その過程でその土地で自分の日常を生きる人と出会い、別れを繰り返す。
王道ではありますが、人の温もりだったり、自身のルーツを知り精神的成長を果たす過程は見ていて気持ちが良かったです。
○登場人物
個人的に芹澤君が大好きでした。
物語の清涼剤として和みました。
○ダイジン
最初に書いた通り、ダイジンに感情移入して観賞していました。
宮城県には猫を神として祀る猫神社があると聞きます。
ダイジンは元は人間なのか、変わらず猫だったのか分かりませんが、ある日厄災を鎮める要石となる。
そこから何百年と孤独だった。
時を重ねて神と到りはしたが、始まりは平凡な存在だったはず。
ダイジンからしたら理不尽であり不条理だと思います。
だからこそ自分を要石と云う役割から解放してくれたすずめを好きになった。
だからこそすずめの戸締まりをサポートしてくれたのでしょう。
最後、すずめの為に再び要石になる選択をしたダイジン。
あのロードムービーにはダイジンも含まれており、ダイジンもまた自由な身となり現実を楽しんで旅を出来たのでしょう。

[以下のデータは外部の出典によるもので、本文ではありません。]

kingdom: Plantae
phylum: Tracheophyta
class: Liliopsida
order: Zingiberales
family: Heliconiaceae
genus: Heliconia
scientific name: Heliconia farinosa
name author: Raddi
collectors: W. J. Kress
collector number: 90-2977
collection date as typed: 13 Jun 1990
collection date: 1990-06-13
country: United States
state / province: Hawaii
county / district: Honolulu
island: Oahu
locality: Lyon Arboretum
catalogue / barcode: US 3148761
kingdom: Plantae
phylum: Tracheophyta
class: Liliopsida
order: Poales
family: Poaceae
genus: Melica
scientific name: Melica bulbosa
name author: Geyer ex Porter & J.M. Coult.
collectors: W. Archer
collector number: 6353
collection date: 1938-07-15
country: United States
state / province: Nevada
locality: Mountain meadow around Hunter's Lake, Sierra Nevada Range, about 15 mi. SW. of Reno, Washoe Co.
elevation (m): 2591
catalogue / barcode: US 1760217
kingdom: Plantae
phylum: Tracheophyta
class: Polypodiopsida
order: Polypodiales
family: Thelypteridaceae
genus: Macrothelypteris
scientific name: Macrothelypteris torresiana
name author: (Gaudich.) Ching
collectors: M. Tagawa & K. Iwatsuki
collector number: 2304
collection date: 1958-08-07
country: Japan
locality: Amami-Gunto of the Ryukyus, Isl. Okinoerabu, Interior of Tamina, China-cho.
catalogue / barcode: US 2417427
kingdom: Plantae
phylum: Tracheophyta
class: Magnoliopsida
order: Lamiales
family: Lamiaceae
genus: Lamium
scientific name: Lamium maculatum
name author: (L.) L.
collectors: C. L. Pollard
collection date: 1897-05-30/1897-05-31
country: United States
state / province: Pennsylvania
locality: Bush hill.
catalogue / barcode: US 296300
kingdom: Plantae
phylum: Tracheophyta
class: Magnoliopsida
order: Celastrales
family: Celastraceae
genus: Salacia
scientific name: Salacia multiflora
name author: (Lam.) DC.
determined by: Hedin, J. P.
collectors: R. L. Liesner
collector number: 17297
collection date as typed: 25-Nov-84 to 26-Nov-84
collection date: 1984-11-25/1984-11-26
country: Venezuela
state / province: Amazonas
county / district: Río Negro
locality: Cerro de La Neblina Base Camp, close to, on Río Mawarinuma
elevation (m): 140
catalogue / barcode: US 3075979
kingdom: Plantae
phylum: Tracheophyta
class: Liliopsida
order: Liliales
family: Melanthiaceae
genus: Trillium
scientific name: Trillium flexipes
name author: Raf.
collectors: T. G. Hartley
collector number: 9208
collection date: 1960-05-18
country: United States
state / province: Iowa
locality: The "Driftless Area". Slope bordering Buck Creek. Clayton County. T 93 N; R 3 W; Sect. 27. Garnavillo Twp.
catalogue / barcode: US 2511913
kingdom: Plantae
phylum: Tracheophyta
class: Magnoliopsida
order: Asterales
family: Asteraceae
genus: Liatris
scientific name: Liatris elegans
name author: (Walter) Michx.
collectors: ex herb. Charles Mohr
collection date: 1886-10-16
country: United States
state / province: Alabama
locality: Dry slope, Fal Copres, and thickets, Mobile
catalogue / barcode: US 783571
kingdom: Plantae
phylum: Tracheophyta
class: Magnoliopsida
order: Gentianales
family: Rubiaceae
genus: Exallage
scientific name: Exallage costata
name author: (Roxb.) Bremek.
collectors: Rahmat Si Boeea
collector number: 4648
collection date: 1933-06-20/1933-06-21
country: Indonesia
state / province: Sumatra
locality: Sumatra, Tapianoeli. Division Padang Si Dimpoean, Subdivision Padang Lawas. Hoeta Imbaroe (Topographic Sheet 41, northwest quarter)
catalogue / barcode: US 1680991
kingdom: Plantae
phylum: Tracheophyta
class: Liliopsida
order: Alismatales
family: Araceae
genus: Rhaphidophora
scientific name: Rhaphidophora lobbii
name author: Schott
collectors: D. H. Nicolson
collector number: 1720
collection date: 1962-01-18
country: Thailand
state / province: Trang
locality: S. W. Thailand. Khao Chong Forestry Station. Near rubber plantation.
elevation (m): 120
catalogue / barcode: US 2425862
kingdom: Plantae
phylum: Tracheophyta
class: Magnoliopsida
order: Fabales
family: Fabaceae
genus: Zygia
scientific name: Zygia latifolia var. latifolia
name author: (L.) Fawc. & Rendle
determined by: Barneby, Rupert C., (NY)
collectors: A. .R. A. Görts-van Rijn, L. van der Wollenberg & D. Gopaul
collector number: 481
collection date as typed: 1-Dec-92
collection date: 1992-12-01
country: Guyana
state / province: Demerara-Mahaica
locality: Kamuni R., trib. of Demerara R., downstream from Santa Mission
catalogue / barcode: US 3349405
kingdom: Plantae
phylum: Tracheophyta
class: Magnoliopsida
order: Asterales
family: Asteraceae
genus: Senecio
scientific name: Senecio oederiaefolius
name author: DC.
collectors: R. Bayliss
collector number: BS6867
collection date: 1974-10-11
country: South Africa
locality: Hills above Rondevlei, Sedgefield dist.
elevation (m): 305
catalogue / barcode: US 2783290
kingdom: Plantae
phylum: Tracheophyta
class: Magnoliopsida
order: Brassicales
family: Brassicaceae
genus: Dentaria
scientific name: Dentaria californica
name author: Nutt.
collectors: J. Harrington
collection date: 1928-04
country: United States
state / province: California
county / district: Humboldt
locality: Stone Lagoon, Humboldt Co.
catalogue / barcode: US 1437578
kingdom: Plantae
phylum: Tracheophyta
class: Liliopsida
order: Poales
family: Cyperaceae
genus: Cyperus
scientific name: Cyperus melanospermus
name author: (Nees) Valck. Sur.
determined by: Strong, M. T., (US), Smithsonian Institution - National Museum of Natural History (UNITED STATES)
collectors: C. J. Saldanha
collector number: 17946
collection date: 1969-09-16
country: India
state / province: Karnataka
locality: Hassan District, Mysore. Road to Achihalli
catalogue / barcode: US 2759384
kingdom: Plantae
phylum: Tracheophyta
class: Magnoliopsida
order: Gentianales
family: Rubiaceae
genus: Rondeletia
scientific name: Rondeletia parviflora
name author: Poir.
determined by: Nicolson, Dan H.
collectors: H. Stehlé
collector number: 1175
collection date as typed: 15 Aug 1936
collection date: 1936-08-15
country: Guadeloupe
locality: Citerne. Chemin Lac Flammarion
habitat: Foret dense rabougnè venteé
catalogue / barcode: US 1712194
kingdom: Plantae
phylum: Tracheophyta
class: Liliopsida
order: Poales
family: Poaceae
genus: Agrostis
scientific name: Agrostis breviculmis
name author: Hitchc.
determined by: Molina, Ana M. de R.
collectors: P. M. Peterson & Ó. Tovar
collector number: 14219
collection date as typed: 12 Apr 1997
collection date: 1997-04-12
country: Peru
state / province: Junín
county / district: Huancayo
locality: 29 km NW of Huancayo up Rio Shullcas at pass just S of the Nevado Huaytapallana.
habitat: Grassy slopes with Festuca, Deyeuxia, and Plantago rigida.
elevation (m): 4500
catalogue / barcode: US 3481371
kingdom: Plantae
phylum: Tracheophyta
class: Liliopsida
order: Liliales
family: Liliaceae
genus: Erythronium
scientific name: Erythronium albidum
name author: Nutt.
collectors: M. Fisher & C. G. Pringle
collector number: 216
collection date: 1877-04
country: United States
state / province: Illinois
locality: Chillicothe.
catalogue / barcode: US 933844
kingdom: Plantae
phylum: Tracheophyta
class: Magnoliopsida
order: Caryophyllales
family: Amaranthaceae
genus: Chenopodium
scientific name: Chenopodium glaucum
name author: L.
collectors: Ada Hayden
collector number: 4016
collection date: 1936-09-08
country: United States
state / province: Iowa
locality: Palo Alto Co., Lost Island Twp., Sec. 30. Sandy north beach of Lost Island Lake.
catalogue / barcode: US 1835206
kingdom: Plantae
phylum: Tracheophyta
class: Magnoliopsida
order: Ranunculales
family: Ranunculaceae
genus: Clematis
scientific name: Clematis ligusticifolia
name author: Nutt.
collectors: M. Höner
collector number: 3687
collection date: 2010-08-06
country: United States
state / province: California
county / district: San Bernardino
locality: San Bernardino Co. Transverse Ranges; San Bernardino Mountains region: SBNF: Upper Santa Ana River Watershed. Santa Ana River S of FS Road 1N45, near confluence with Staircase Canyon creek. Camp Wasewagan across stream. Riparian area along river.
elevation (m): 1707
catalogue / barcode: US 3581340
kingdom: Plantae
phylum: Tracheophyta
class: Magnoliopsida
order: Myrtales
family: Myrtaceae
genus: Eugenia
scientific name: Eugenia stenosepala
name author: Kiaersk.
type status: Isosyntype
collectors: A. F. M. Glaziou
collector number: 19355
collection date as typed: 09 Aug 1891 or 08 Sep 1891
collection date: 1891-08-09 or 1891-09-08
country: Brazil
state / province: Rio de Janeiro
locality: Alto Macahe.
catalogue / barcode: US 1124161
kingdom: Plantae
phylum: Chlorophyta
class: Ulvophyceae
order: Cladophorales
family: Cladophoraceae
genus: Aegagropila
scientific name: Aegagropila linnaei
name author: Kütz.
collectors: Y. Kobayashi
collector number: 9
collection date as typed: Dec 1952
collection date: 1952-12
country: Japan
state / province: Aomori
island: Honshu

こう考えると本作はダイジンの宿命の物語に思えました。
日本を数百年に渡り厄災から守り、自分を救ってくれた一人の少女の為に奮闘したダイジンこそ本作の主人公でしょう。
〇メッセージ
本作は言うまでもないですが、根底に東日本大震災があります。
終盤、宮城にてあの日を生きていた人々の日常を垣間見るシーン...そこには多くの「いってらっしゃい」があり、多くの「お帰りなさい」が失われた。
だからこそラスト、すずめの「お帰りなさい」には様々な想いが凝縮されている。
あれから11年。
まだ11年か、もう11年か...それは人によって感覚は異なるでしょう。
すずめの戸締まりが描いた「いってらっしゃい」と「お帰りなさい」は御伽噺です。
しかし映画くらい救いがあってもいいじゃないかと思いたい。
○再会
初期の新海誠作品と言えば、再会が叶わなかった結末が多い。
しかし「言の葉の庭」から希望の持てる終わりが描かれて来た。
本作も2人の再会で幕を降ろす。
それに否定意見もあるかと思いますが、私は肯定。
上記に書いたようにこれは「いってらっしゃい」と「お帰りなさい」の物語。
どちらかが欠けてはいけない。
2人の再会はとても意味のあるものだ。
【悪かった点】
〇ベースとなる日本神話が分かりにくい
新海誠監督の独自の解釈もあるのでしょうが、ベースとなった神話・民俗学が分かりにくく、要石が何故二つあるのかだったり、ダイジン・サダイジンの行動原理に首を傾げる部分も。
厄災がミミズの形をしている理由や天岩戸伝説に基づく設定など知識のない観客を置いてけぼりにしてしまった。
○登場人物に感情移入し辛い
時間の関係上、詰め込み過ぎてすずめの心の変化に着いて行けない人も多くいるかと思います。
現地で出会った人々と打ち解ける過程が短すぎる。
「秒速5センチメートル」や「言の葉の庭」のような丁寧さを感じられなかった。
○ラストのパラドクス
すずめが幼少時代の自分に出会い、椅子を渡すシーンは唐突にも感じた。
○距離が...
新海誠監督と言えば軸となる2人の距離感を描く事に定評があります。
しかし前作「天気の子」と同じく、すずめと草太の距離感にもどかしさも絶望も感じられませんでした。
総評として私は大好きな映画です。
しかしこの作品は星5とまではいかない。
それなのに星5を付けました。
映画とは疑問を与えて、思考する機会を与えてくれます。
好きな映画と出会った時、何故好きなのか考える。
同時に嫌いな映画と出会った時、何故嫌いなのか考える。
映画とは例外なく総合芸術として私達に多くの知識、教養を与えてくれる...
本作は疑問に思うシーンも多々ありましたが、それも含めて多くの思考プロセスを頂きました。
それだけで私は星5に値する作品だと思います。
最後に...
見せたい演出を優先したように思えた為、納得出来ない場面もありました。
しかし繰り返しになりますが、私はこのすずめの戸締まりが大好きです。
「ほしのこえ」、「雲のむこう、約束の空」、「秒速5センチメートル」と云った初期作品が大好きな私のようなファン達から
大衆向けにシフトした「君の名は」以降から疑問を持つ人も多かったはず。
しかし「すずめの戸締まり」には、初期作品のような独創性はなくとも美しき日本文学の普遍性は、変わらずあり続けている。
この日本だからこそ作れた作品に感謝を。